Madrid begins partial virus lockdown amid political battle


Madrid is tackling its first day under a partial lockdown, with police controlling travel in and out of the Spanish capital that has become Europe’s biggest hot spot for the second wave of coronavirus.
The two-week ban imposed by Spain’s national government on reluctant regional officials started on Friday night at 10pm.

The measures prohibit all non-essential trips in and out of the capital and nine of its suburbs — affecting around 4.8 million people.

Police mount a checkpoint on the outskirts of Madrid

Restaurants must close at 11pm and shops at 10pm, and reduce occupancy to 50% of capacity.
Spain’s Socialist prime minister Pedro Sanchez said the steps are “critical” to stop a surging caseload and prevent a repeat of the scenes of March and April that saw hospitals overrun with dying patients.

Even though the measures are light compared with the home confinement mandated across Spain during the first wave of the virus, they have sparked a ferocious political battle between Mr Sanchez’s left-wing coalition government and the Madrid administration, run by a right-wing rival.

Pedro Sanchez

The Madrid government, led by Isabel Diaz Ayuso of the conservative Popular Party, said it would enforce the orders but it has filed an appeal at the National Court in hopes of annulling them.

Ms Ayuso and her regional ministers have said the restrictions will cause “chaos”, damage an already weakened economy and violate their jurisdiction as regional authorities.
Health experts have been urging Madrid to take stronger action for weeks, but the city’s health chief Enrique Ruiz Escudero argues the measures are not necessary.

The health ministry ordered compliance after Madrid refused to accept a set of health metrics to dictate when cities with populations of 100,000 of more need to adopt heavier restrictions to curb the virus.

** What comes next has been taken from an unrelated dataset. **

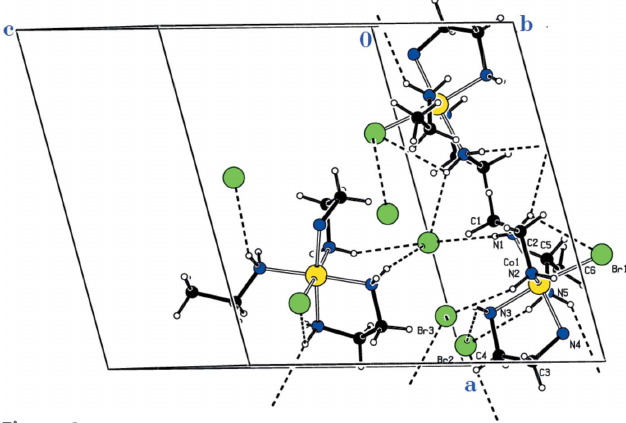
Figure 2 A packing view of the title compound approximately down the b axis. Intermolecular N—H (cid:2)(cid:2)(cid:2) Br contacts are depicted with dashed bonds.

The measures were approved by a majority of regional health authorities from Spain’s 19 regions and autonomous cities, with Madrid in the minority against them.
The government orders only allow people to cross municipal borders to commute for work, for a medical appointment, legal errands or appointments with a governmental administration.

The region had already applied similar measures to certain areas, and limited social gatherings to a maximum of six people, but infections kept rising.

Madrid is leading the resurgence of the virus in Spain, which has Europe’s highest cumulative caseload — 770,000 since the onset of the pandemic.

The capital had a two-week infection rate of 695 cases per 100,000 residents on Thursday, more than twice the national average of 274 and seven times the European average, which stood at 94 last week, according to the European Centre for Disease Control and Prevention.
More than 32,000 people have died from the virus in Spain, according to the health ministry.